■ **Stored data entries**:
+===+

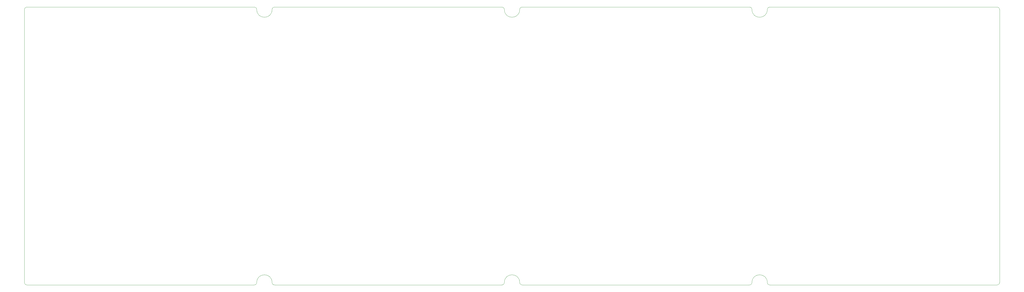
<source format=gm1>
G04 #@! TF.GenerationSoftware,KiCad,Pcbnew,5.99.0-unknown-4f191ce2c7~125~ubuntu18.04.1*
G04 #@! TF.CreationDate,2021-04-25T15:12:41-05:00*
G04 #@! TF.ProjectId,southpawpcb,736f7574-6870-4617-9770-63622e6b6963,rev?*
G04 #@! TF.SameCoordinates,Original*
G04 #@! TF.FileFunction,Profile,NP*
%FSLAX46Y46*%
G04 Gerber Fmt 4.6, Leading zero omitted, Abs format (unit mm)*
G04 Created by KiCad (PCBNEW 5.99.0-unknown-4f191ce2c7~125~ubuntu18.04.1) date 2021-04-25 15:12:41*
%MOMM*%
%LPD*%
G01*
G04 APERTURE LIST*
G04 #@! TA.AperFunction,Profile*
%ADD10C,0.050000*%
G04 #@! TD*
G04 APERTURE END LIST*
D10*
X13837500Y-76631250D02*
X13837500Y-77581250D01*
X198137500Y24068750D02*
G75*
G02*
X192437500Y24068750I-2850000J0D01*
G01*
X290287500Y24068750D02*
G75*
G02*
X291237500Y25018750I950000J0D01*
G01*
X376737500Y-77581250D02*
G75*
G02*
X375787500Y-78531250I-950000J0D01*
G01*
X15737500Y25018750D02*
X14787500Y25018750D01*
X376737500Y-77581250D02*
X376737500Y24068750D01*
X291237500Y-78531250D02*
G75*
G02*
X290287500Y-77581250I0J950000D01*
G01*
X284587500Y-77581250D02*
G75*
G02*
X290287500Y-77581250I2850000J0D01*
G01*
X291237500Y-78531250D02*
X375787500Y-78531250D01*
X105987500Y24068750D02*
G75*
G02*
X100287500Y24068750I-2850000J0D01*
G01*
X291237500Y25018750D02*
X375787500Y25018750D01*
X290287500Y24068750D02*
G75*
G02*
X284587500Y24068750I-2850000J0D01*
G01*
X100287500Y-77581250D02*
G75*
G02*
X99337500Y-78531250I-950000J0D01*
G01*
X99337500Y25018750D02*
G75*
G02*
X100287500Y24068750I0J-950000D01*
G01*
X99337500Y-78531250D02*
X14787500Y-78531250D01*
X284587500Y-77581250D02*
G75*
G02*
X283637500Y-78531250I-950000J0D01*
G01*
X100287500Y-77581250D02*
G75*
G02*
X105987500Y-77581250I2850000J0D01*
G01*
X192437500Y-77581250D02*
G75*
G02*
X198137500Y-77581250I2850000J0D01*
G01*
X199087500Y25018750D02*
X283637500Y25018750D01*
X13837500Y24068750D02*
G75*
G02*
X14787500Y25018750I950000J0D01*
G01*
X14787500Y-78531250D02*
G75*
G02*
X13837500Y-77581250I0J950000D01*
G01*
X198137500Y24068750D02*
G75*
G02*
X199087500Y25018750I950000J0D01*
G01*
X106937500Y25018750D02*
X191487500Y25018750D01*
X375787500Y25018750D02*
G75*
G02*
X376737500Y24068750I0J-950000D01*
G01*
X105987500Y24068750D02*
G75*
G02*
X106937500Y25018750I950000J0D01*
G01*
X106937500Y-78531250D02*
G75*
G02*
X105987500Y-77581250I0J950000D01*
G01*
X199087500Y-78531250D02*
G75*
G02*
X198137500Y-77581250I0J950000D01*
G01*
X15737500Y25018750D02*
X99337500Y25018750D01*
X191487500Y25018750D02*
G75*
G02*
X192437500Y24068750I0J-950000D01*
G01*
X283637500Y-78531250D02*
X199087500Y-78531250D01*
X191487500Y-78531250D02*
X106937500Y-78531250D01*
X13837500Y24068750D02*
X13837500Y-76631250D01*
X283637500Y25018750D02*
G75*
G02*
X284587500Y24068750I0J-950000D01*
G01*
X192437500Y-77581250D02*
G75*
G02*
X191487500Y-78531250I-950000J0D01*
G01*
M02*

</source>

+===+

■ **Aim of the exercise**: The answer must be the data above, repeated exactly, with no pictures.

■ **Answer for this exercise**:
<source format=gm1>
G04 #@! TF.GenerationSoftware,KiCad,Pcbnew,5.99.0-unknown-4f191ce2c7~125~ubuntu18.04.1*
G04 #@! TF.CreationDate,2021-04-25T15:12:41-05:00*
G04 #@! TF.ProjectId,southpawpcb,736f7574-6870-4617-9770-63622e6b6963,rev?*
G04 #@! TF.SameCoordinates,Original*
G04 #@! TF.FileFunction,Profile,NP*
%FSLAX46Y46*%
G04 Gerber Fmt 4.6, Leading zero omitted, Abs format (unit mm)*
G04 Created by KiCad (PCBNEW 5.99.0-unknown-4f191ce2c7~125~ubuntu18.04.1) date 2021-04-25 15:12:41*
%MOMM*%
%LPD*%
G01*
G04 APERTURE LIST*
G04 #@! TA.AperFunction,Profile*
%ADD10C,0.050000*%
G04 #@! TD*
G04 APERTURE END LIST*
D10*
X13837500Y-76631250D02*
X13837500Y-77581250D01*
X198137500Y24068750D02*
G75*
G02*
X192437500Y24068750I-2850000J0D01*
G01*
X290287500Y24068750D02*
G75*
G02*
X291237500Y25018750I950000J0D01*
G01*
X376737500Y-77581250D02*
G75*
G02*
X375787500Y-78531250I-950000J0D01*
G01*
X15737500Y25018750D02*
X14787500Y25018750D01*
X376737500Y-77581250D02*
X376737500Y24068750D01*
X291237500Y-78531250D02*
G75*
G02*
X290287500Y-77581250I0J950000D01*
G01*
X284587500Y-77581250D02*
G75*
G02*
X290287500Y-77581250I2850000J0D01*
G01*
X291237500Y-78531250D02*
X375787500Y-78531250D01*
X105987500Y24068750D02*
G75*
G02*
X100287500Y24068750I-2850000J0D01*
G01*
X291237500Y25018750D02*
X375787500Y25018750D01*
X290287500Y24068750D02*
G75*
G02*
X284587500Y24068750I-2850000J0D01*
G01*
X100287500Y-77581250D02*
G75*
G02*
X99337500Y-78531250I-950000J0D01*
G01*
X99337500Y25018750D02*
G75*
G02*
X100287500Y24068750I0J-950000D01*
G01*
X99337500Y-78531250D02*
X14787500Y-78531250D01*
X284587500Y-77581250D02*
G75*
G02*
X283637500Y-78531250I-950000J0D01*
G01*
X100287500Y-77581250D02*
G75*
G02*
X105987500Y-77581250I2850000J0D01*
G01*
X192437500Y-77581250D02*
G75*
G02*
X198137500Y-77581250I2850000J0D01*
G01*
X199087500Y25018750D02*
X283637500Y25018750D01*
X13837500Y24068750D02*
G75*
G02*
X14787500Y25018750I950000J0D01*
G01*
X14787500Y-78531250D02*
G75*
G02*
X13837500Y-77581250I0J950000D01*
G01*
X198137500Y24068750D02*
G75*
G02*
X199087500Y25018750I950000J0D01*
G01*
X106937500Y25018750D02*
X191487500Y25018750D01*
X375787500Y25018750D02*
G75*
G02*
X376737500Y24068750I0J-950000D01*
G01*
X105987500Y24068750D02*
G75*
G02*
X106937500Y25018750I950000J0D01*
G01*
X106937500Y-78531250D02*
G75*
G02*
X105987500Y-77581250I0J950000D01*
G01*
X199087500Y-78531250D02*
G75*
G02*
X198137500Y-77581250I0J950000D01*
G01*
X15737500Y25018750D02*
X99337500Y25018750D01*
X191487500Y25018750D02*
G75*
G02*
X192437500Y24068750I0J-950000D01*
G01*
X283637500Y-78531250D02*
X199087500Y-78531250D01*
X191487500Y-78531250D02*
X106937500Y-78531250D01*
X13837500Y24068750D02*
X13837500Y-76631250D01*
X283637500Y25018750D02*
G75*
G02*
X284587500Y24068750I0J-950000D01*
G01*
X192437500Y-77581250D02*
G75*
G02*
X191487500Y-78531250I-950000J0D01*
G01*
M02*

</source>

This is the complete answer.